練習の課題:
• a. DFX チュートリアルの文章のうち、「Dynamic Function eXchange プロジェクト」で始まり「関連インプリメンテーション run のセットを作成。」で終わる部分を、一字も変えずにそのまま書き写してください。
• b. DFX チュートリアルの文章の続きを、最後に載っている文のあとから書き進めてください。

本文の抜き書き:

━━━━━━━━━━━━━━━━━━━━

IP インテグレーターでの DFX BDC プロジェクト フロー (Versal) - 2022.1 日本語

Vivado Design Suite チュートリアル: Dynamic Function eXchange (UG947)

Document ID
UG947
Release Date
2022-05-31
Version
2022.1 日本語

ザイリンクス FPGA、SoC、および ACAP の Dynamic Function eXchange (DFX) には、従来のソリューションにはない新しいデザイン要件があります。ボトムアップ合成および複数インプリメンテーションの両方が必要になるため、ソースおよび run の管理に特有の方法が使用されます。2021 より前の Vivado® リリースでは、非プロジェクト Tcl ベースおよび RTL プロジェクト ベースのソリューションのみが使用可能でした。Vivado 2021.1 では、IP を中心としたプロジェクト ベース環境が導入され、ブロック デザインなど IP インテグレーターの新機能が追加されています。

このチュートリアルは、IP インテグレーターのブロック デザイン コンテナー機能を使用して、プロジェクト作成から、 Versal® ACAP ターゲットのパーシャル イメージ作成までの Vivado ツール フローを説明します。この基本フローは、Virtex、 Kintex® UltraScale™ 、および UltraScale+™ ターゲットにも適用できます。前の演習に、 Zynq® UltraScale+ ターゲットでの同等のソリューションが説明されています。

フローの概要

Dynamic Function eXchange プロジェクト フローには、既存の Vivado プロジェクト ソリューションに DFX の主な要件が追加されており、Vivado IDE と Tcl コマンドの両方からアクセスできます。Vitis と共に使用することで、完全なハードウェアおよびソフトウェア環境を作成および管理できます。主な要件は、次のとおりです。

  • ブロック デザイン コンテナー (BDC) を作成してプロジェクト内に階層を指定。
  • デザイン階層内で BDC をリコンフィギャラブル パーティションとして定義。
  • 各リコンフィギャラブル パーティションにリコンフィギャラブル モジュールのセットを配置。
  • 最上位およびモジュール レベルの合成 run のセットを作成。
  • 関連インプリメンテーション run のセットを作成。
  • ソース、制約、オプションの変更に応じて依存関係を管理。
  • ルールおよび結果をチェック。
  • コンフィギュレーションを検証。
  • フルおよびパーシャル プログラミング イメージの互換性のあるセットを生成。
  • Versal ACAP ターゲット デバイスにフル イメージおよびパーシャル イメージを配布。

Tcl コマンド

Dynamic Function eXchange の機能およびタスクは、 Vivado® IDE 環境のほかの機能およびタスクと同様に、バックグラウンドで Tcl コマンドを使用して実行されます。DFX プロジェクト サポートの主な目標の 1 つは、同じプロジェクトで GUI、スクリプト、コマンド ラインを切り替えて使用しても、スムーズに作業できるようにすることです。実際に実行された Tcl コマンドを確認するには、プロジェクトの Vivado® ジャーナル ファイルを開きます。このファイルを開くには、File > Open Journal をクリックします。これらの Tcl コマンドに関しては、このユーザー ガイドでは説明されていません。Write Project Tcl オプションを使用したプロジェクト スクリプトのエクスポート機能もサポートされています。各コマンドの詳細は、コマンドの -help オプションを使用してください。

━━━━━━━━━━━━━━━━━━━━

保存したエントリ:
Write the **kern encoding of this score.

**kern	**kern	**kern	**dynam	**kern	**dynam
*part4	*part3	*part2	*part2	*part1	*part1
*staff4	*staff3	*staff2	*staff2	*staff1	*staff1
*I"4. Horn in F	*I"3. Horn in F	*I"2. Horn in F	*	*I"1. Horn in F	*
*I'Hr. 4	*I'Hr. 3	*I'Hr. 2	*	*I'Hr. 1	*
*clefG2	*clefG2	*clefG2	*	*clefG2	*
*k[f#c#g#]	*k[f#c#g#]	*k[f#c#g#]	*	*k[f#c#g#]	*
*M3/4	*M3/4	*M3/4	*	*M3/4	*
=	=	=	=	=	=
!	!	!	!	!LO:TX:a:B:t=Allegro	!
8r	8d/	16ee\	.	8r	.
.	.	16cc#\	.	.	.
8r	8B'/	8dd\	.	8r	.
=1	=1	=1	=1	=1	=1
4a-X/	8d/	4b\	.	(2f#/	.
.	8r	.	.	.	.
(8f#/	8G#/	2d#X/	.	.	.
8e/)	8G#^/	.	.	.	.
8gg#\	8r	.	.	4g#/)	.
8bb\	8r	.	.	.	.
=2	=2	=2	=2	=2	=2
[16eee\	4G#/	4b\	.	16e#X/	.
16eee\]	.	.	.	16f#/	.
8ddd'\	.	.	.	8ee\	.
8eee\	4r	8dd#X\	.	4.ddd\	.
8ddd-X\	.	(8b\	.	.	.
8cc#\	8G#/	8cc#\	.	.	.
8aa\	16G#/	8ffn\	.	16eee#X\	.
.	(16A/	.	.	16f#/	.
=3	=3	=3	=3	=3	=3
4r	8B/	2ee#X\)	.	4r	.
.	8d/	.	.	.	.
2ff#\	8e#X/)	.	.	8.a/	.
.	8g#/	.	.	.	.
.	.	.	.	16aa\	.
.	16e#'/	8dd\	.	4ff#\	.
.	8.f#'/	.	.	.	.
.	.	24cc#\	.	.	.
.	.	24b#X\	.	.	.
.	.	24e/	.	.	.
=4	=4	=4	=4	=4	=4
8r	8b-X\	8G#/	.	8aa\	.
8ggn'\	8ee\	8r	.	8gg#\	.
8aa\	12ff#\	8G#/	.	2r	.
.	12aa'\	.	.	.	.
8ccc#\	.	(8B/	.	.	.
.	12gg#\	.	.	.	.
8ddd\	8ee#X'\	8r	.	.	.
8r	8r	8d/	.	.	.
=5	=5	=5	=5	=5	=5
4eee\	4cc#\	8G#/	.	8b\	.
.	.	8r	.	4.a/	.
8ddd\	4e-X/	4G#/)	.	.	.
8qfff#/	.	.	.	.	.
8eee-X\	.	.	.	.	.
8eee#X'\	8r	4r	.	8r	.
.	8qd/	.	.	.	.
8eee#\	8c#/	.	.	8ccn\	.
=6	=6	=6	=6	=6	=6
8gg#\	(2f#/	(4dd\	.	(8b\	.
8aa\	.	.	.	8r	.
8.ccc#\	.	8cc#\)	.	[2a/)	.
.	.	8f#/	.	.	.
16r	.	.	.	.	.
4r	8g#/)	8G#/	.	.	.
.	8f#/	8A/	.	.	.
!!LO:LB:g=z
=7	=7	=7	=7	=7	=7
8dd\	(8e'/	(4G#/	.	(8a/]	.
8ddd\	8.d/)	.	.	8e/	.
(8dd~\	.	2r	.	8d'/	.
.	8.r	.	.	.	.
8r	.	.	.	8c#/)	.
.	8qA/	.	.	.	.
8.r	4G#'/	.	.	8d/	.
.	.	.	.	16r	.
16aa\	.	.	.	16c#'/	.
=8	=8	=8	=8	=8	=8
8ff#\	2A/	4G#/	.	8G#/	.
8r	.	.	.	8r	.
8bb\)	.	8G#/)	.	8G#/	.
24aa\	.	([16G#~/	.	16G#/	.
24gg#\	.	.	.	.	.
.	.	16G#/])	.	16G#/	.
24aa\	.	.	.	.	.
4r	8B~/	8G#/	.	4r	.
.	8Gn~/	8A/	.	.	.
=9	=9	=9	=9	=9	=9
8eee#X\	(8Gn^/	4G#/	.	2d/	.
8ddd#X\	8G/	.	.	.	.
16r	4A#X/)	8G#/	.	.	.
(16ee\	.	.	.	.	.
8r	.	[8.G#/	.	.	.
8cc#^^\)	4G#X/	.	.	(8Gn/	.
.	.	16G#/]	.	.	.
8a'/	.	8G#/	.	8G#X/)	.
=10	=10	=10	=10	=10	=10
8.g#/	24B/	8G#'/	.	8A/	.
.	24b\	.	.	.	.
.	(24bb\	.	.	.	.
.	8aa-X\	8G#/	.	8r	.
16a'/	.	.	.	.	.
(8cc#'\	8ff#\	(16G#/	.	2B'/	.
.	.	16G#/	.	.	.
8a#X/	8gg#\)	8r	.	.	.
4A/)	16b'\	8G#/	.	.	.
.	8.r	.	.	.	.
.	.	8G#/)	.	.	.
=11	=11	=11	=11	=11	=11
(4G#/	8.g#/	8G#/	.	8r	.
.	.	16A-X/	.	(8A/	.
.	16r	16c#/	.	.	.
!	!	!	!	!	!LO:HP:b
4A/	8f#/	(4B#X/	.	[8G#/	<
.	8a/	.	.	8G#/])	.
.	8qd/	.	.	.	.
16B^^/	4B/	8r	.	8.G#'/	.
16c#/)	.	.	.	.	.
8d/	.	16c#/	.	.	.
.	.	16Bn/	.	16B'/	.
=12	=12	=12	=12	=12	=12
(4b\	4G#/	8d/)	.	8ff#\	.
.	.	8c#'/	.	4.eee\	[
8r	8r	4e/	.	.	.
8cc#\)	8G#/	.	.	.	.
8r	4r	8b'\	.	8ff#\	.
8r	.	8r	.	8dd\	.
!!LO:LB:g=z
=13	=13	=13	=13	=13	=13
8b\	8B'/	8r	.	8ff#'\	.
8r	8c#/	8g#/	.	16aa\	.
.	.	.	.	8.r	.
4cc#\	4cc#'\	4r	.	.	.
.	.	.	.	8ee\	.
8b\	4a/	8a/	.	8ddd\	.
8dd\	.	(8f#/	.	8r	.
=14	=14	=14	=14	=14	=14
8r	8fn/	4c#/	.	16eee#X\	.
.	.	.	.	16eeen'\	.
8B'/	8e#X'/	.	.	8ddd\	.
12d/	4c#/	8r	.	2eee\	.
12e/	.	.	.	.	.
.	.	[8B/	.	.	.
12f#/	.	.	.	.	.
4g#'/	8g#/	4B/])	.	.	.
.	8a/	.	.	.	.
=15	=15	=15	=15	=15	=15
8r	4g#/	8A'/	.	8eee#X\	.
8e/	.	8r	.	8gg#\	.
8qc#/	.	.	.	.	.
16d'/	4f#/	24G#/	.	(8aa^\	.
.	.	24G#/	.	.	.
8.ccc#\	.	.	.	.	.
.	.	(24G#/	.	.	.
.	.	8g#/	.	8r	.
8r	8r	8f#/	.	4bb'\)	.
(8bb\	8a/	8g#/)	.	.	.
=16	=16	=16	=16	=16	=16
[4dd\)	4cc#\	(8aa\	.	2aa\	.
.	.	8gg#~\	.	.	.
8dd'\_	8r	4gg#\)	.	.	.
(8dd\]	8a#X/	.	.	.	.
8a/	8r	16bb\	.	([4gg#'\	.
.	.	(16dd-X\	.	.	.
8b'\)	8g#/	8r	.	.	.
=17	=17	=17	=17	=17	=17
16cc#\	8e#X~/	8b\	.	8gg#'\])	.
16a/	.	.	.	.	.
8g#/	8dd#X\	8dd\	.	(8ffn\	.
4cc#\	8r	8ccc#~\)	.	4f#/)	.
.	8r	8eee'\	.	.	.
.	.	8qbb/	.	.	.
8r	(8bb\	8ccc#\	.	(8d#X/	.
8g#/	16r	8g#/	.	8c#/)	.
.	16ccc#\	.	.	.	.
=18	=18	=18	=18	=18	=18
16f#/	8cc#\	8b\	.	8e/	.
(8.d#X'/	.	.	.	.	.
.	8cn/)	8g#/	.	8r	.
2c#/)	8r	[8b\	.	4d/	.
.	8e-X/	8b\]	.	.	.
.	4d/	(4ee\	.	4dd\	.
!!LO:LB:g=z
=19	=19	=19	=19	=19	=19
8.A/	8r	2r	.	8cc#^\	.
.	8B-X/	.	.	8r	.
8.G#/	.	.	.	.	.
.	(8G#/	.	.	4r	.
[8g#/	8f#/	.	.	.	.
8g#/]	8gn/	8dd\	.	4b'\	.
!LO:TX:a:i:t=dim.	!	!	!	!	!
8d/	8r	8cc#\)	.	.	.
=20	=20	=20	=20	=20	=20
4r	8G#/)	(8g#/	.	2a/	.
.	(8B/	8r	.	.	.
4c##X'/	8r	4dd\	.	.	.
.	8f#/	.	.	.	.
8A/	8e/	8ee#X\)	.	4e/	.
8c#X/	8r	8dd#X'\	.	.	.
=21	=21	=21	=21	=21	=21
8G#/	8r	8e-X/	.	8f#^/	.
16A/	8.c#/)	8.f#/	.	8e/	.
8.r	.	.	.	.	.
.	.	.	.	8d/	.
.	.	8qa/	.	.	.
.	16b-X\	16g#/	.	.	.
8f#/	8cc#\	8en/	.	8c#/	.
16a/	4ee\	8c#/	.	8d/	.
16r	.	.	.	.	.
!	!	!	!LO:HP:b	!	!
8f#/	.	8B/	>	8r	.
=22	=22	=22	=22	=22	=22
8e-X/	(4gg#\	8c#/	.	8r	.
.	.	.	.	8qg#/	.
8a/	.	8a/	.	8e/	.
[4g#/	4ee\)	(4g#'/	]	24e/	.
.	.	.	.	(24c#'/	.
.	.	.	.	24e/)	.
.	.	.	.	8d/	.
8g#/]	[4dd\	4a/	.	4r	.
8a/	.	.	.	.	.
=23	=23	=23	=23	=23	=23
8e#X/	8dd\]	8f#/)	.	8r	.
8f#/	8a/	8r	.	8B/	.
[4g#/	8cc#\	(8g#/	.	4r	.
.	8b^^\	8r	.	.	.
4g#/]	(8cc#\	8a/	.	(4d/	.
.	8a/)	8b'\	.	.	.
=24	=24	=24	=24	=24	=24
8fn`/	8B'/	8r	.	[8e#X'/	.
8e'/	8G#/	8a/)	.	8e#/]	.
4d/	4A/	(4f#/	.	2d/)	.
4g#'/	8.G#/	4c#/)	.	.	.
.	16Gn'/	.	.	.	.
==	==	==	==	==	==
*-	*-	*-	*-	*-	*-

━━━━━━━━━━━━━━━━━━━━

課題ごとの答え:
• a.
Dynamic Function eXchange プロジェクト フローには、既存の Vivado プロジェクト ソリューションに DFX の主な要件が追加されており、Vivado IDE と Tcl コマンドの両方からアクセスできます。Vitis と共に使用することで、完全なハードウェアおよびソフトウェア環境を作成および管理できます。主な要件は、次のとおりです。

  • ブロック デザイン コンテナー (BDC) を作成してプロジェクト内に階層を指定。
  • デザイン階層内で BDC をリコンフィギャラブル パーティションとして定義。
  • 各リコンフィギャラブル パーティションにリコンフィギャラブル モジュールのセットを配置。
  • 最上位およびモジュール レベルの合成 run のセットを作成。
  • 関連インプリメンテーション run のセットを作成。

• b.
IP インテグレーター内での DFX プロジェクト チュートリアル

チュートリアルの要件

このデザインは VCK190 (およびその Versal AI Core VC1902 デバイス) 開発ボードをターゲットにしています。スクリプトを使用して、デザイン全体を処理するか、または部分的に処理できます。プロジェクト作成スクリプトでパーツとボードの参照を変更すれば、VMK180 (およびその Versal Prime VM180 デバイス) もターゲットにできますが、このデザインはそのハードウェアではテストされていないことに注意してください。プロジェクトのアーカイブに含まれる主なスクリプトには、次のものがあります。

  • run_all.tcl: ブロック デザイン作成からビットストリーム生成およびハードウェア エクスポートまでのフロー全体を実行します。DFX ウィザードによる管理手順もすべて含まれます。スクリプトを次の順に呼び出します。
    • create_top_bd.tcl: 完全にフラットなデザインのスタティック ブロック デザインとすべての IP を作成します。このスクリプトを実行してからインプリメンテーションを実行すると、VCK190 の標準 (非 DFX) インプリメンテーションを生成できます。
    • create_rp1_bdc.tcl: 2 つの階層を作成し、1 つをブロック デザイン コンテナーに変換します。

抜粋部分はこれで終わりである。